Equipment that does not require a National Sprayer Testing Scheme (NSTS) test are knapsack, handheld and pedestrian sprayers. The minimum obligation here is that they are inspected on a regular basis, repairs are made as necessary and that a record should be kept of the checks carried out – a checklist is available from the NSTS website. Having said this, several knapsack sprayers are NSTS tested, especially where they are used in areas with high public access.
The National Action Plan (NAP) is currently under its 5-year review and it has widely been expressed there is a need to show far more determination within the new document. Because the plan covers all areas of pesticide use, we do not know what changes will be made but I believe IPM will feature heavily, with protecting the environment and watercourses at the forefront. Protecting British waterways is becoming increasingly important and with regular monitoring of water quality already being carried out we need to ensure that pesticides are applied safely and accurately to help avoid any exceedances, which in turn will help ensure that we retain the pesticides currently available.
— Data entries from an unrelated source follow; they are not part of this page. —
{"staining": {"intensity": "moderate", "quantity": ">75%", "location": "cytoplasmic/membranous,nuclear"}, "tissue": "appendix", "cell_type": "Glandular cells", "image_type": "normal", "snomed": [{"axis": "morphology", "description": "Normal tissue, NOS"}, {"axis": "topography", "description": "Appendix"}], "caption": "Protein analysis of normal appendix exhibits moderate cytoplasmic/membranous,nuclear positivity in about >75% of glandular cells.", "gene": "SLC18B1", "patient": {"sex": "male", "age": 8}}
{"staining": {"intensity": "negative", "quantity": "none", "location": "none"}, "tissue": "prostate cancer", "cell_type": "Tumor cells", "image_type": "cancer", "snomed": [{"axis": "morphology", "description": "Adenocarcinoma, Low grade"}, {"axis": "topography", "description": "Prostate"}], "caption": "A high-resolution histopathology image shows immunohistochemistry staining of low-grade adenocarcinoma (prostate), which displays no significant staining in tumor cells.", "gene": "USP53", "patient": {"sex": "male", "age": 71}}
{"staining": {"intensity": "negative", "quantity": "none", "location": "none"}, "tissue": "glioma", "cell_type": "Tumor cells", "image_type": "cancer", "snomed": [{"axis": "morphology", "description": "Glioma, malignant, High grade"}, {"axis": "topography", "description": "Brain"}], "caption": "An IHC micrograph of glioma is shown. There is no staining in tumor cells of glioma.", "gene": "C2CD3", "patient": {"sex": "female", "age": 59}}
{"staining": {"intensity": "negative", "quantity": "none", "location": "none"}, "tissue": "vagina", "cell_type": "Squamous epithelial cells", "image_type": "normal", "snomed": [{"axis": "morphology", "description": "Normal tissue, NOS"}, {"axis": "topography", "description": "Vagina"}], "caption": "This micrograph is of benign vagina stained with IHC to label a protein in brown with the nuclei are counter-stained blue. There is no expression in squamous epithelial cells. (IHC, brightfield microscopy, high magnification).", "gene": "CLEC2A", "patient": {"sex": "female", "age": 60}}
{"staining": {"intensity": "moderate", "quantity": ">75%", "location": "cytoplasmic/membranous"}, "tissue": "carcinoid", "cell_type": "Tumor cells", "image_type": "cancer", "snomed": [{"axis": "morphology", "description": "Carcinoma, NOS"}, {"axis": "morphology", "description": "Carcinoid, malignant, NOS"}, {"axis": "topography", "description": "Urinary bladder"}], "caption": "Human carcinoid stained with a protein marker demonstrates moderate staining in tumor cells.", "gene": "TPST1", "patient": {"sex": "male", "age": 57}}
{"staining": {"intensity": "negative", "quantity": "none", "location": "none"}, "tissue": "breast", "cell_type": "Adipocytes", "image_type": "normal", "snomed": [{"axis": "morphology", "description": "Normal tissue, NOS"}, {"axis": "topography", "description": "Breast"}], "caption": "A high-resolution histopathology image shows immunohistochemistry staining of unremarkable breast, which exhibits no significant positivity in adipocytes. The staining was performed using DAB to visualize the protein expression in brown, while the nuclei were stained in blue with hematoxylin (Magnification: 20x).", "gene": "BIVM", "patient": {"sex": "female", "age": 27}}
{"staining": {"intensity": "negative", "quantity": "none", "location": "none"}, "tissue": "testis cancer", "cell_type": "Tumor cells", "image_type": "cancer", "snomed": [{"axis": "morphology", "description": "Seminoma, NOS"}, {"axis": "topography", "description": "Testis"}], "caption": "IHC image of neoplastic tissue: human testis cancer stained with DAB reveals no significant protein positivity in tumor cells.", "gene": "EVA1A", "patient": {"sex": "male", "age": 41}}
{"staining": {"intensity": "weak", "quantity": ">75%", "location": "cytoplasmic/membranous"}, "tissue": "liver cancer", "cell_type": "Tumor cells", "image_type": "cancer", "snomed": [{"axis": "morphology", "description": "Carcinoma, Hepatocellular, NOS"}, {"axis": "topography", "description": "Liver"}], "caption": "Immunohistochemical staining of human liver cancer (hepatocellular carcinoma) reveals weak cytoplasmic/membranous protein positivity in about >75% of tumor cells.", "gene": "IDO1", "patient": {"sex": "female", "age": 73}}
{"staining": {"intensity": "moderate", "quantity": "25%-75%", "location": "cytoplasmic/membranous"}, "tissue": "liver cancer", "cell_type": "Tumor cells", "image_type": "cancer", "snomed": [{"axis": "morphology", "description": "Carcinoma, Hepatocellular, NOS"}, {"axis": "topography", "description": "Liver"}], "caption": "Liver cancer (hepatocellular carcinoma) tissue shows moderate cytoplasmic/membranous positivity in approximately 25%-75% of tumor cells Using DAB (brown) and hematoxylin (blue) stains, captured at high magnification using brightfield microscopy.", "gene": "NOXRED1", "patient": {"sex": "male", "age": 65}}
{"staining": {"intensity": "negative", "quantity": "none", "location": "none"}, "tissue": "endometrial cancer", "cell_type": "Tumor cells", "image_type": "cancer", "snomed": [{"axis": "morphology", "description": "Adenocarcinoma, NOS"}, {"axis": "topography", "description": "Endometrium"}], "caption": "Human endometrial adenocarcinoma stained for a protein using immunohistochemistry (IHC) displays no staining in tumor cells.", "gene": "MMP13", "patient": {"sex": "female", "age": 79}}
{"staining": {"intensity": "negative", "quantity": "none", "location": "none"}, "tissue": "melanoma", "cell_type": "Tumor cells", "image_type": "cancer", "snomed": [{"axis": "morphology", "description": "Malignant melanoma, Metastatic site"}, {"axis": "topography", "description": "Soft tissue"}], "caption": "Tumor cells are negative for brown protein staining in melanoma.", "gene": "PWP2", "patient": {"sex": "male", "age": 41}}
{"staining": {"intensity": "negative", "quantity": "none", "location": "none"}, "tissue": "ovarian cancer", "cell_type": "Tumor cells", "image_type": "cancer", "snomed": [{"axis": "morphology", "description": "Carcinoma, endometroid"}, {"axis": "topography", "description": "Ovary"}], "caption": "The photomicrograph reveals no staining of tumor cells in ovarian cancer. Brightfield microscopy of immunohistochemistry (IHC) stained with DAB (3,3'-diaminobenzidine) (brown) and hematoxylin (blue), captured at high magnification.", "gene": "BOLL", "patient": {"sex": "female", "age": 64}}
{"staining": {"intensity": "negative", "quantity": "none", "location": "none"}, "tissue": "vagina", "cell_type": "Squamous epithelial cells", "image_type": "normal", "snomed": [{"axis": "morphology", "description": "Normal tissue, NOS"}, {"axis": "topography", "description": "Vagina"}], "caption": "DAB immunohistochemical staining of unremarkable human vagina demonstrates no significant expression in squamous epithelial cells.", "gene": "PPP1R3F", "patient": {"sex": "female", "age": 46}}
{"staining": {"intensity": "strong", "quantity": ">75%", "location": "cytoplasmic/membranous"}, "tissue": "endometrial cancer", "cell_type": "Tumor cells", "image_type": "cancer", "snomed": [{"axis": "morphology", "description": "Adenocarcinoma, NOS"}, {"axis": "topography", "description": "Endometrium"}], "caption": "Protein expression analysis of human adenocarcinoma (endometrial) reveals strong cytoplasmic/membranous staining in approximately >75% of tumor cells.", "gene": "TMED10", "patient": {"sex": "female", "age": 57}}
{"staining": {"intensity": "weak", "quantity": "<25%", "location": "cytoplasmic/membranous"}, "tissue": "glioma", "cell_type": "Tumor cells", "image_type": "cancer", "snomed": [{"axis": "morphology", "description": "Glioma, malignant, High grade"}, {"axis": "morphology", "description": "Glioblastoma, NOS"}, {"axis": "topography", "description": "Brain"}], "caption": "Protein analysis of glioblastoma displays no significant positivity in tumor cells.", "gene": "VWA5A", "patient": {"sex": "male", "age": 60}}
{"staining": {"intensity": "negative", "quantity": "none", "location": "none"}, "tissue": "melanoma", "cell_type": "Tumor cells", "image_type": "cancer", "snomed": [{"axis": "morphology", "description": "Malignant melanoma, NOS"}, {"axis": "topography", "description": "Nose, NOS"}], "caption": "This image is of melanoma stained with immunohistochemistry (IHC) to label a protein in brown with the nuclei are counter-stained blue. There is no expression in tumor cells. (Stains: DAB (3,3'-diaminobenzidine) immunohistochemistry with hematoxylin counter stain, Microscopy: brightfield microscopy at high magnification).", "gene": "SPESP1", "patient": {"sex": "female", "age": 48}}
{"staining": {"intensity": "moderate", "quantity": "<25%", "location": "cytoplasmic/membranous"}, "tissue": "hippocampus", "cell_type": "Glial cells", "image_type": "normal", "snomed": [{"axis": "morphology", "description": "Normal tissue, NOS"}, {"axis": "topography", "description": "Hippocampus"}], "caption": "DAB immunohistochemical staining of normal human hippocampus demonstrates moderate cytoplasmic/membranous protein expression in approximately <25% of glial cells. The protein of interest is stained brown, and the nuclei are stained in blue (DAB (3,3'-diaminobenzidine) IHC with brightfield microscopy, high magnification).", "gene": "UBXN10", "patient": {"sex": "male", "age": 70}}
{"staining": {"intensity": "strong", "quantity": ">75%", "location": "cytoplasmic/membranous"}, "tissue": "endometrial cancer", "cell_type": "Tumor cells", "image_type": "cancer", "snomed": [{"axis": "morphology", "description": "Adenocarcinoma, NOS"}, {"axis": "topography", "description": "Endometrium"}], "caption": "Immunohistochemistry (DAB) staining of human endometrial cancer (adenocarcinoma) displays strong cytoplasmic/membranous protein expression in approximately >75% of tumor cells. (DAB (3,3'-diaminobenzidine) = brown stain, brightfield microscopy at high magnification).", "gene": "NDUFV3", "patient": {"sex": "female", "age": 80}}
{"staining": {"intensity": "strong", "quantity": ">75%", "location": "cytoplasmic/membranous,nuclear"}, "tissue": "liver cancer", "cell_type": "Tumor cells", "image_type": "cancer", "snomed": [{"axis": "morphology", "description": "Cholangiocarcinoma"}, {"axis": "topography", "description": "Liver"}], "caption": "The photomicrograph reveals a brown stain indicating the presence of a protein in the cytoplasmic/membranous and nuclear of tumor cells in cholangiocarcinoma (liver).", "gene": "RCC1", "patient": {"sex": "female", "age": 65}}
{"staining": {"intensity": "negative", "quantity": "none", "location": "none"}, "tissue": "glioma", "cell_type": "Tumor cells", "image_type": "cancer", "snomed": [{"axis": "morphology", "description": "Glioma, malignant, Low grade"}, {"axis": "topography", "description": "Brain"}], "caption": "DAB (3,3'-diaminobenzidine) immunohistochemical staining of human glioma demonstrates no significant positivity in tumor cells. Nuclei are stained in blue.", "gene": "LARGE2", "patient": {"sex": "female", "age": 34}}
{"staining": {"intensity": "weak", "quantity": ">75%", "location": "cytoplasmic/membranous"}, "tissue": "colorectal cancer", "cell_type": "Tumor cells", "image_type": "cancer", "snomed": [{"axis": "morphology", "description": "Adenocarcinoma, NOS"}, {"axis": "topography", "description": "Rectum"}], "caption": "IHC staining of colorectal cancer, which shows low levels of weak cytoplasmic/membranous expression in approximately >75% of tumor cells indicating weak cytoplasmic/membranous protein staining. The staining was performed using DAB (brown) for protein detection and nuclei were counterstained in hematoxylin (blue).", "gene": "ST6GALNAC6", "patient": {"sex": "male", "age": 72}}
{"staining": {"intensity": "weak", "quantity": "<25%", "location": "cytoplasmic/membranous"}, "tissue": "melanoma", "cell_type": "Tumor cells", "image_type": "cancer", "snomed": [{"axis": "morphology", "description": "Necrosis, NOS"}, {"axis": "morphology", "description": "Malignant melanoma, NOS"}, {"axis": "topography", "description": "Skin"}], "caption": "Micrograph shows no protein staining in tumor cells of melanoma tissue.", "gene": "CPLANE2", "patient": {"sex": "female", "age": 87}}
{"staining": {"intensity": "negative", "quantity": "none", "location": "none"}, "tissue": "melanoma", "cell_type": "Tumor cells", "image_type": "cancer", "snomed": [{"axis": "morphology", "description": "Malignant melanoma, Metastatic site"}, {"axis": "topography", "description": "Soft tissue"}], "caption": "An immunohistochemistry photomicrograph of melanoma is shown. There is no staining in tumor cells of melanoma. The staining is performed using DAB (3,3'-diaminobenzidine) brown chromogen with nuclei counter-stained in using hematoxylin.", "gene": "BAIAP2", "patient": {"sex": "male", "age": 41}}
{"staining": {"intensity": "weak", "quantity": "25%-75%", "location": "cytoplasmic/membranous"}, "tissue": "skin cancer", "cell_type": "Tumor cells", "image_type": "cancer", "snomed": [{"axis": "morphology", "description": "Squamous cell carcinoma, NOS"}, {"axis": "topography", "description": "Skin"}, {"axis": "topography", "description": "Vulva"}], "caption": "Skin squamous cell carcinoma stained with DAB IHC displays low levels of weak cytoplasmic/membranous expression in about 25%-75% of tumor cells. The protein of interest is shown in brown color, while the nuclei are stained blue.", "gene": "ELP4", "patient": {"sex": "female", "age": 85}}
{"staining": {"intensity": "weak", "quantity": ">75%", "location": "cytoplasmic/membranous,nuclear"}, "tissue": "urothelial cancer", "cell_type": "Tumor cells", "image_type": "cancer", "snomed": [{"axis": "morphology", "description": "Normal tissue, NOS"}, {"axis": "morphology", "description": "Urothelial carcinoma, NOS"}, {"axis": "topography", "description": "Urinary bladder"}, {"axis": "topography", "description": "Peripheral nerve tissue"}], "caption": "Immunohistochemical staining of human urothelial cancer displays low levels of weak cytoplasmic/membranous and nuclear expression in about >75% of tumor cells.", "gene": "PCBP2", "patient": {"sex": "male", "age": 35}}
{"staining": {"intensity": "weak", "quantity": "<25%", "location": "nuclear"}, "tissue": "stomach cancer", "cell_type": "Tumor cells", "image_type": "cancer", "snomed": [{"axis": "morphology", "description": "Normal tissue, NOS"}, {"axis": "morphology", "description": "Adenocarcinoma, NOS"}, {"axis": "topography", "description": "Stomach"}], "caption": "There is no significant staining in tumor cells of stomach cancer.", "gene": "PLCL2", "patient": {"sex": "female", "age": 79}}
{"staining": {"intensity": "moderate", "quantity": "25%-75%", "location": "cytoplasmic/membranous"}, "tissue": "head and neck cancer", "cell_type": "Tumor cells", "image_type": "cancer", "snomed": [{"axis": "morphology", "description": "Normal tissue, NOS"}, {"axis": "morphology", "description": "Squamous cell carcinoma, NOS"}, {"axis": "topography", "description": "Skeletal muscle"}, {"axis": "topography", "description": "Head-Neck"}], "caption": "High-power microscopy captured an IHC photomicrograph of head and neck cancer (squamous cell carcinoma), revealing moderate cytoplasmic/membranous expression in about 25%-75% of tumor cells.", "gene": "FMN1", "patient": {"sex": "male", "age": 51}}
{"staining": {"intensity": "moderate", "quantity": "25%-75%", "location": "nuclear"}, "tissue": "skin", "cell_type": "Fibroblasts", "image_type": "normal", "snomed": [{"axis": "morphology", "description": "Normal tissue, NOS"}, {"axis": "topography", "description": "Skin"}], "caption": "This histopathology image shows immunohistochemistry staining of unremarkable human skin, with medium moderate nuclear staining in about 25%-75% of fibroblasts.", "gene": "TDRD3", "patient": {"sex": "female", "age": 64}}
We always advocate best practice and would always recommend annual testing of sprayers. We have an operator check sheet available on the NSTS website to download and use, both during the spraying season and in preparation for an NSTS test. Included in the 50 checks carried out on each machine is the condition of hoses, leaks and drips and the accuracy of gauges and nozzles, to name a few. Over application must be avoided; not only does it risk crop damage to the area being sprayed but it is expensive. With some tank mixes costing in the region of £1,000 each, if nozzles are worn by 10% the maths are easy to see.
The NSTS test, which is carried out by qualified examiners, not only gives peace of mind that you are operating your sprayer within the law but also that safe and accurate applications are being made, potentially saving you money from over application, and reducing downtime on the few ideal spray days available.